Protegrity’s Synthetic Data solution is a Synthetic Data generator which generates artificial data that is realistic, statistically accurate, and privacy-safe. This data unlocks the full potential of AI and analytics. By creating entirely new data that mirrors the patterns of your original datasets but contains no sensitive information you can train and test AI models without risk. You can also scale these models without exposure or compliance violations.
This is the multi-page printable view of this section. Click here to print.
About Protegrity Synthetic Data
1 - Protegrity Synthetic Data Architecture
An overview of the communication is shown in the following figure.

Protegrity Synthetic Data system includes the following core components:
Key Pods and Services
Synthetic Data App Pod
- Orchestrates Synthetic Data generation.
MLFlow Pod
- Captures model training and evaluation.
- Hosted in containers for scalability.
S3 bucket Pod
- Stores models, model artifacts, and generated reports.
- Used by both MLFlow and Synthetic Data App pods.
SQL Database Server Pod
- Provides storage for MLFlow experiments metadata.

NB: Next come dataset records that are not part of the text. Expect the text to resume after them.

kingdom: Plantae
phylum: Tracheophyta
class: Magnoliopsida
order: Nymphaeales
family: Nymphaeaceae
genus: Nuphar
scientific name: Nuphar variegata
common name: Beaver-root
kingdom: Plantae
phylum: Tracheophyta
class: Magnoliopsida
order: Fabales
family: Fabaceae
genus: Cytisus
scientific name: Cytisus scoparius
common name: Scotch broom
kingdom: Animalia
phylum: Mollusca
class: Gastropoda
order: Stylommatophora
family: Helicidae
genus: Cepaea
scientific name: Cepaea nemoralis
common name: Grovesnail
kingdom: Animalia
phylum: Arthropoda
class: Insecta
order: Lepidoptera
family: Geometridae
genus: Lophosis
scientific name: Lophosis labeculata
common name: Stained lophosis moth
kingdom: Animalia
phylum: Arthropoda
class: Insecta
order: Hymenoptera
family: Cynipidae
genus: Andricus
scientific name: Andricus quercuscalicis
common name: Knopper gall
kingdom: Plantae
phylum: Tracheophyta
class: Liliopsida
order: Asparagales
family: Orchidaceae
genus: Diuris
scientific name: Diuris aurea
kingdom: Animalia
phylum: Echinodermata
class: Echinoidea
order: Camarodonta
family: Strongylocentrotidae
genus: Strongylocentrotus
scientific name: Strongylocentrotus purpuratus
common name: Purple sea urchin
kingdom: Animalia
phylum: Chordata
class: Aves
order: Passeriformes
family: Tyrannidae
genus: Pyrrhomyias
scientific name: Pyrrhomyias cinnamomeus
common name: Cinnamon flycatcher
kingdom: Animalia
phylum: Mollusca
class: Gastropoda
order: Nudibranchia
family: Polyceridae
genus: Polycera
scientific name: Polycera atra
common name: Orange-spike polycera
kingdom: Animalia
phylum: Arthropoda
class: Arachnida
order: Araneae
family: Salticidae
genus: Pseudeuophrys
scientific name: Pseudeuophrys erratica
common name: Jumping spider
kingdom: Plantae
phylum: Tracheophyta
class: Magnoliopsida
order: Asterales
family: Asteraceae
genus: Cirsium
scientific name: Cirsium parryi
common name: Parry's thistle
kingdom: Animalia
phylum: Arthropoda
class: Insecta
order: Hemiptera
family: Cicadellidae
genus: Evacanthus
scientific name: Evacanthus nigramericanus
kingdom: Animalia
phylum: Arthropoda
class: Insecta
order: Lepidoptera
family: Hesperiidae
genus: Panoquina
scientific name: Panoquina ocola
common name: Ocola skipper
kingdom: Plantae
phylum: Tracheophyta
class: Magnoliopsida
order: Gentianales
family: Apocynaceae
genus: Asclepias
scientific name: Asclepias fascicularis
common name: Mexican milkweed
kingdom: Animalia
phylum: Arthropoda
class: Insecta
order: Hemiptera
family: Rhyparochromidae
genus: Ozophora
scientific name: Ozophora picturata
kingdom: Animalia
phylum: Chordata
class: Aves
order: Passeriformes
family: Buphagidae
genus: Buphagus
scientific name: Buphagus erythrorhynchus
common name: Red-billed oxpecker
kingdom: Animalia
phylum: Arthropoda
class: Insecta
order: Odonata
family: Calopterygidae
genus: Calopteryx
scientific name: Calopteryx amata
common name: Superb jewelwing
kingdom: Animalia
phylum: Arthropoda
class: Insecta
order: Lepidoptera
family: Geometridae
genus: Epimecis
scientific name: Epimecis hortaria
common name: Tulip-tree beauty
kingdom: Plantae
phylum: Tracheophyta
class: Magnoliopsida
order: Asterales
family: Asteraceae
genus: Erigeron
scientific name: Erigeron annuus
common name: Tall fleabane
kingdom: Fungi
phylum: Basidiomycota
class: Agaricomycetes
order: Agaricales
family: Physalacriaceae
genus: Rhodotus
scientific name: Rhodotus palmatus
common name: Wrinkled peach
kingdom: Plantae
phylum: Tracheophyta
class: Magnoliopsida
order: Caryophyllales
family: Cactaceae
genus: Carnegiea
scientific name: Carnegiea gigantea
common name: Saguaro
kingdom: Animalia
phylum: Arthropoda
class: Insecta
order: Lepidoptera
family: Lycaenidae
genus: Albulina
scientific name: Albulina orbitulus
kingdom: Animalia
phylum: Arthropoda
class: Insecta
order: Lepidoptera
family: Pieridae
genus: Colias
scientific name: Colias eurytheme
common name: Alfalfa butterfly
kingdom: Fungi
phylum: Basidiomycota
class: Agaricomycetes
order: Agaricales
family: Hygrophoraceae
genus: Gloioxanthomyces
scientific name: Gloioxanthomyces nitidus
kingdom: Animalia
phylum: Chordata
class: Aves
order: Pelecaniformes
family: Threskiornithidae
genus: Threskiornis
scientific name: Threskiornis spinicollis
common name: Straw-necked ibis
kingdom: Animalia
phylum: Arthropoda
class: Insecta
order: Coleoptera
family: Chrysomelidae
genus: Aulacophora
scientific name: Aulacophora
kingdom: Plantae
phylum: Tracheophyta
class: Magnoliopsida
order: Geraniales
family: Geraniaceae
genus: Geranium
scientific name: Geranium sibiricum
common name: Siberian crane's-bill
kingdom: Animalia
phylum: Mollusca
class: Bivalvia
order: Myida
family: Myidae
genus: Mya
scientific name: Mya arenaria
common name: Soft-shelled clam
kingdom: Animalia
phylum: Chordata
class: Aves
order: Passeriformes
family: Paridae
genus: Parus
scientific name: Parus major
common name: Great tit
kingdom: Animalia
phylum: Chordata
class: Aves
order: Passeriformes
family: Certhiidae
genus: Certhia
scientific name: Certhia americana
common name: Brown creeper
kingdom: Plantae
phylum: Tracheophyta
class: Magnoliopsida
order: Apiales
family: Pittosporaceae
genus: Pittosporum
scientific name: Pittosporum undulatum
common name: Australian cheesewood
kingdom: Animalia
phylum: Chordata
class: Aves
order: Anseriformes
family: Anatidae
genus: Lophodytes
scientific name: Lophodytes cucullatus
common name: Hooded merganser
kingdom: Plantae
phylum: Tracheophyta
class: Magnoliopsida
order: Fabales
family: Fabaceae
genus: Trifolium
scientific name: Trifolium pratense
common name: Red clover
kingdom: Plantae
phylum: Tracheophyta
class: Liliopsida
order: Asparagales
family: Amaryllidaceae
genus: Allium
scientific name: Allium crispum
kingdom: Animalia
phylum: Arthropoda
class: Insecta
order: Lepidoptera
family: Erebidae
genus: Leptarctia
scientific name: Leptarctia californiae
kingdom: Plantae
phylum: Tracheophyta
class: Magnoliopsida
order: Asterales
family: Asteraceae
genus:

Data Generation Interfaces
Protegrity Synthetic Data can be generated using:
- REST APIs
- Swagger UI
These interfaces allow developers and data scientists to interact with the system programmatically or visually.
Access and Networking
Users access the Protegrity Synthetic Data using HTTP over default port 8095 and other services using the following ports:
| Port | Communication Path |
|---|---|
| 5000 | MLFlow pod |
| 5432 | SQL Database Server |
| 8095 | Protegrity Synthetic Data Service |
| 9000 | S3 bucket |
Cloud Hosting Options
Like the Protegrity Anonymization API, the entire Protegrity Synthetic Data API can be hosted using any cloud-provided Kubernetes service, including:
- Amazon Elastic Kubernetes Service (EKS)
- Google Kubernetes Engine (GKE)
- Microsoft Azure Kubernetes Service (AKS)
- Red Hat OpenShift
- Other Kubernetes platforms
This flexibility allows organizations to scale Synthetic Data generation securely across environments.
2 - Supported Models
Models supported by Protegrity Synthetic Data 1.0.1
Protegrity Synthetic Data 1.0.1 supports tabular synthetic data generation using GAN‑based models, including TVAE and diffusion‑based techniques. These models are used to generate privacy-safe synthetic tabular data while preserving:
- Column types and schema compatibility
- Statistical distributions
- Relationships and correlations between variables
- Utility for analytics and ML workloads
The following are the modeling techniques:
Generative Adversarial Networks (GANs) – It is considered as a primary approach which is used to learn the structure and statistical properties of real tabular datasets and generate Synthetic Data.
Tabular Variational Autoencoders (TVAE) – It is explicitly listed as a supported technique for Synthetic Data generation.
Diffusion-based models – It is also explicitly mentioned as a supported Synthetic Data generation.
All three models learn from the structure and statistical properties of real datasets, but they differ in how they learn and generate data, and in the trade‑offs they offer. These models have some inherent limitations. They require sufficient input data to train reliably. They are slower than anonymization or pseudonymization techniques and cannot be used in scenarios that require re‑identification or record‑level traceability. Model training and maintenance introduce moderate cost and operational overhead, and data fidelity is statistical rather than exact, particularly for rare or highly constrained patterns.
Switching between the Protegrity Synthetic Data Models
Step 1: Decide the target model type
Protegrity Synthetic Data supports multiple generative model types, including:
- GAN‑based models
- Diffusion‑based models
Model selection is controlled using the request configuration, not by modifying an existing trained model.
Step 2: Update the request payload to specify the model type
When building a Protegrity Synthetic Data generation request, use the typeHint field to explicitly select the model.
Use the following to switch to a diffusion model:
"typeHint": {
"model_type": "tabdiff"
}
Note: If
typeHintis not specified, the system may automatically determine the most appropriate model during training.
Step 3: Submit the updated request and trigger model training
Switching models requires a new training run. Protegrity Synthetic Data follows a structured pipeline that includes:
- Configuration validation
- Automatic preprocessing
- Training of the Protegrity Synthetic Data generator model
- Evaluation against real data
- Protegrity Synthetic Data generation
Note: Training is not instantaneous and can take from minutes to hours depending on configuration and data size.
Step 4: Review evaluation results for the new model
After switching models and generating data:
- Review evaluation and similarity metrics.
- Validate privacy protection and analytical utility.
Protegrity Synthetic Data explicitly evaluates generated data against the real dataset as part of the workflow.
Step 5: Version or archive models as needed
This is an optional step. Protegrity Synthetic Data provides model management capabilities to track and manage trained models. Each training run produces a separate model artifact, which can be reused or archived independently.